И как всегда, после удавшейся операции, её было жалко заканчивать.
Из обезболивающих zyablikov в послеоперационном периоде оставил лишь анальгин с димедролом (анальгин назывался «метамизол»). Но этого оказалось вполне достаточно – выходивший из наркоза Джек был повёрнут на бок, и так и лежал, лежал, лежал с блаженной улыбкой – ещё бы, три недели он был лишён такой возможности!
– Когда же я смогу сесть, доктор?
– Придержите лошадей, Джек! Садиться вы станете в последнюю очередь. А вот вставать уже завтра начнёте… я объясню, как… будет звонить мадам Мирра, передайте ей моё почтение…
И пошёл писать протокол операции.
* * *
Чеа, потупившись, вошла в кабинет и села сбоку, на самый краешек стула, глядя прямо перед собой. Вид у неё был какой-то не вполне официальный, как будто бы она теперь имеет право – инсубординантно- вот так, взять и зайти без стука и без спроса, когда захочет… «сюрприз, доктор!» zyablikov сделал вид, что ему не до ерунды всякой и продолжил писать с предельно строгим видом. Какое-то время они просто сидели вот так, не замечая друг друга, как будто так и надо.
– Доктор… как вы хотите, чтобы я это сделала?– нарушила, наконец, молчание девушка.
– Что именно сделала? – zyablikov как будто бы только заметил её. – А. Ну, как… Традиционно… в щёчку, – он глубоко вздохнул, прикрыл глаза, сделал губы трубочкой, чмокнул. – А что, в Азии есть какой-то другой способ?
– Я спрашиваю не об этом, доктор. То, что я обещала сделать, я… сделаю…
Прозвучало это довольно минорно, хоть девушка изо всех сил стремилась казаться казуальной.
– Чеа, если ты сама не хочешь… – тут же захлопал zyablikov ресницами,– то считай себя свободной от своего обещания… Я вовсе не собираюсь тебя принуждать, неволить, эксплуатировать… тем более – используя служебное положение… я не какой-нибудь колонизатор, я – «tovarisch», член ВЛКСМ с 1978 года, интернационалист!
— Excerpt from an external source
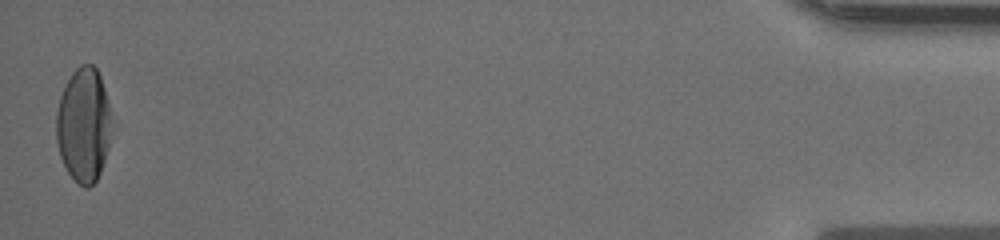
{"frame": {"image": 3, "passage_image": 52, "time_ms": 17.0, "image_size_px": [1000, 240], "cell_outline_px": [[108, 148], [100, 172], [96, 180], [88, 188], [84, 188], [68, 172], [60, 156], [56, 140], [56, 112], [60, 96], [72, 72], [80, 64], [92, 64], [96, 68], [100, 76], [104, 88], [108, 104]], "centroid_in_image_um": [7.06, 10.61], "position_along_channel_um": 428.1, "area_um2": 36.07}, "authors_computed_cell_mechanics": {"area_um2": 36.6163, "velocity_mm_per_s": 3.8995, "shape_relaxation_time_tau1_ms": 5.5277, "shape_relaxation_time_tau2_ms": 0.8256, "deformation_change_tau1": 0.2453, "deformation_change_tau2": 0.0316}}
Дурацкие шуточки zyablikova эпохи развитого социализма понимало только старшее поколение кхмеров, пережившее Пол Пота и его "Демократическую Кампучию". Но zyablikov никогда не мог отказать себе в удовольствии "повыё…", даже, если это отталкивало от него людей.
Девушка глубоко вздохнула. Она была печальна, задумчива, серьёзна и очень хороша собой в эту минуту – хороша настолько, насколько же рокова. Понятно стало, что она вот взяла, решилась и сожгла корабли, мосты и разобрала рельсы.
– Вы сделали мне непристойное предложение, которое я принимаю, доктор. Долго я размышляла лишь над тем, как нужно поступить, как достойно поступить… а не о том, хочу я или не хочу этого. Никто меня не тянул за язык… произнесённое слово тут же становится вещью, которую нужно сделать. А если «что-то нужно сделать, то делай это от всего сердца»,– учил Будда. Где и когда вы желаете, чтобы я выполнила данное вам обещание?